導入事例
行動変化を起こす「30歳前後キャリアデザインワークショップ」をグループ2社共同で実施
三菱ケミカル株式会社/田辺三菱製薬株式会社
- 公開日:2024/05/07
- 更新日:2024/07/16
事例概要
背景・課題
三菱ケミカルグループの事業会社である三菱ケミカル株式会社・田辺三菱製薬株式会社の2社は、2023年から共同で「30歳前後キャリアデザインワークショップ(キャリアアクションプログラム)」を始めました。三菱ケミカルで重視している「主体的なキャリア形成」には、従業員一人ひとりに内的キャリアやライフキャリアを考える機会を提供することが欠かせなかったからです。田辺三菱製薬は同様のキャリア研修を既に行っており、共同開催はスムーズに実施できました。

提示データ:

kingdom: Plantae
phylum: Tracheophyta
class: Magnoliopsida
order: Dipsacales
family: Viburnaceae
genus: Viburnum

取り組む課題:
1 > キャリアデザインワークショップの事例文にある「田辺三菱製薬は同様のキャリア研修を既に行っており、共同開催はスムーズに実施できました。」という一文を英語に翻訳してください。
2 > キャリアデザインワークショップの事例文について、最後の一文に続く部分を書き進めてください。
データは、キャリアデザインワークショップの事例文とは別個の資料です。

課題別回答:
1 > Mitsubishi Tanabe Pharma had already been conducting similar career training, so the joint program was carried out smoothly.

2 >
検討プロセス・実行施策
実施前はキャリアのバックグラウンドが異なる2社の従業員で話が合うのかと心配していましたが、当初の想定以上に場は活性化していました。成功要因の1つは、トレーナーのクラス全体での学習を促進する場づくりが、実に巧みだったことです。また、研修サポートツール「Learning Pit」のおかげで、システムを統合することなく、2社の情報を一括管理できました。共同開催にふさわしいツールで、事務局の負担も大きく減りました。
成果・今後の取り組み
30歳前後の多くの従業員に、キャリアについて言語化し、これまでとこれからを整理する体験をしてもらえました。私たちは「行動変化」を重視しており、アンケートに「早速、自分から上司にキャリア相談をしてみました」「社内公募制を使って異動しました」といったコメントが既にいくつか書かれていたのは重要な成果と捉えています。中長期的な行動変化を期待して、今後も長期的な視野をもって継続していきます。
背景・課題
30代から主体的にキャリアを考える機会を提供したかった
相馬:三菱ケミカルグループでは、現在さまざまな面で一体運営を進めています。その一環として、2023年から、事業会社である三菱ケミカル・田辺三菱製薬の2社共同で「30歳前後キャリアデザインワークショップ(キャリアアクションプログラム)」を始めました。ワークショップという言葉を使ったのは、何かを教える場というより、参加者同士の対話を通じて自分自身で考えていくことを表現したかったからです。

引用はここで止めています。